**Required action 1**
In the entries, present the stretch from the line containing "left elbow: (929, 437, 3)" through the line containing "right hip: (291, 216, -11)" as a numbered list, omitting blank lines.

**Excerpt provided**

===

A couple years ago I worked as a marketing director at an email software
company that had a product (that won Comdex's best product award) that
was a "universal inbox" because ... it could download email from any
(AOL, Compuserve, Prodigy, etc.) online service.  Clearly a different
paradigm than the Netscape/Cooltalk or MS Netmeeting paradigm that has
been evoked in response to Chris O'Leary's musings.  What changed the
paradigm?

I had an experience when working with an engineer friend that gave me a
clue.  While we were using Cooltalk's white-board, I became bored in
about 5 minutes.  I said "This isn't as useful as email." to which my
friend replied "Whaaaaaaaaat are you talking about!"  And from there we
drilled into why I was bored and why he was thrilled and how both could
happen on the same internet connection.  Bottom line: working style.

I'm an asynchronous person.  I want to think up, write down, send, and
forget.  My friend on the other hand, is from a long tradition of
engineers arguing while they scribble equations or technical diagrams on
the same piece of paper.  In short my friend's working style is very
synchronous.  Email is what bores him.

===

**Supplied information**
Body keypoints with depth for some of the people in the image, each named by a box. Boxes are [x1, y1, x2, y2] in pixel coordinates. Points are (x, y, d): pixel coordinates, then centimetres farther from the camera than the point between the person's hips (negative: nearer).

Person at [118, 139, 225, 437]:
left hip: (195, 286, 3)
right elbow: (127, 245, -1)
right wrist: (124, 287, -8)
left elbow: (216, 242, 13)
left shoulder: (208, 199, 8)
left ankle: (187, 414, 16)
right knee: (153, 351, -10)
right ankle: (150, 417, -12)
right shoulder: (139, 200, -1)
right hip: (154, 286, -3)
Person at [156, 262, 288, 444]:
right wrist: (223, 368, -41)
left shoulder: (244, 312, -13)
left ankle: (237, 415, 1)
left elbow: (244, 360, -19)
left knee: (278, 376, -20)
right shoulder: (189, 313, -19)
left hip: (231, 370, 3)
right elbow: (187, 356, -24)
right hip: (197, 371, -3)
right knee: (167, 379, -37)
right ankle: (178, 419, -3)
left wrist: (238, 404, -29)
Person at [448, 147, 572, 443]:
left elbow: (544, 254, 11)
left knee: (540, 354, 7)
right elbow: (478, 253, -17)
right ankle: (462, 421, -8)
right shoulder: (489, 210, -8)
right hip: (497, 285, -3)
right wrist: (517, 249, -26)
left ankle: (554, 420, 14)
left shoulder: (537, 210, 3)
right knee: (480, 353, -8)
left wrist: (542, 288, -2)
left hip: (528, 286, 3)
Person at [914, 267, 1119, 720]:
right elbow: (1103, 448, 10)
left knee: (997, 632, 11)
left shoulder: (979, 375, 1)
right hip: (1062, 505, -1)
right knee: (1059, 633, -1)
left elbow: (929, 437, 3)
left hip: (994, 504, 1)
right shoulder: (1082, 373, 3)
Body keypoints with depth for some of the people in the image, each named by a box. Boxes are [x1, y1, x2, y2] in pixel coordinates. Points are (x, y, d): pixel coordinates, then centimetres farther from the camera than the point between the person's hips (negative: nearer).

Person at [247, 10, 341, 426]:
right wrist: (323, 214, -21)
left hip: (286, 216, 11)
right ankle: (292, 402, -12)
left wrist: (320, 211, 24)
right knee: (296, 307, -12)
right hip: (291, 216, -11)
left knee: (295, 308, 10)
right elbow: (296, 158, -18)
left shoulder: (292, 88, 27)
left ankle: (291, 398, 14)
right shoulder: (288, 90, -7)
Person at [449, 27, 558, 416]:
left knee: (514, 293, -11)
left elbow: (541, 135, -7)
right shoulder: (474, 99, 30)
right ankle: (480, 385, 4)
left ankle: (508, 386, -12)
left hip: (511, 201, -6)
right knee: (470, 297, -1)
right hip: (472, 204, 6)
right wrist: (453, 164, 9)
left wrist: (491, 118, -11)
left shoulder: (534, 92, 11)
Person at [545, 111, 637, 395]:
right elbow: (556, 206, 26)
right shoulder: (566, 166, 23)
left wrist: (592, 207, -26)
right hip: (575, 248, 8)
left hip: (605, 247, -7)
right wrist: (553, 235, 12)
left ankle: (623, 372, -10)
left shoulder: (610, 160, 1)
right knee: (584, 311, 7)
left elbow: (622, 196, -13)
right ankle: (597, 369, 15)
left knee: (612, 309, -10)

===

**Required action 2**
In the excerpt about working styles, how long did it take the writer to become bored while using Cooltalk's white-board?

**Written reply 1**
1. left elbow: (929, 437, 3)
2. left hip: (994, 504, 1)
3. right shoulder: (1082, 373, 3)
4. Body keypoints with depth for some of the people in the image, each named by a box. Boxes are [x1, y1, x2, y2] in pixel coordinates. Points are (x, y, d): pixel coordinates, then centimetres farther from the camera than the point between the person's hips (negative: nearer).
5. Person at [247, 10, 341, 426]:
6. right wrist: (323, 214, -21)
7. left hip: (286, 216, 11)
8. right ankle: (292, 402, -12)
9. left wrist: (320, 211, 24)
10. right knee: (296, 307, -12)
11. right hip: (291, 216, -11)

**Written reply 2**
About five minutes.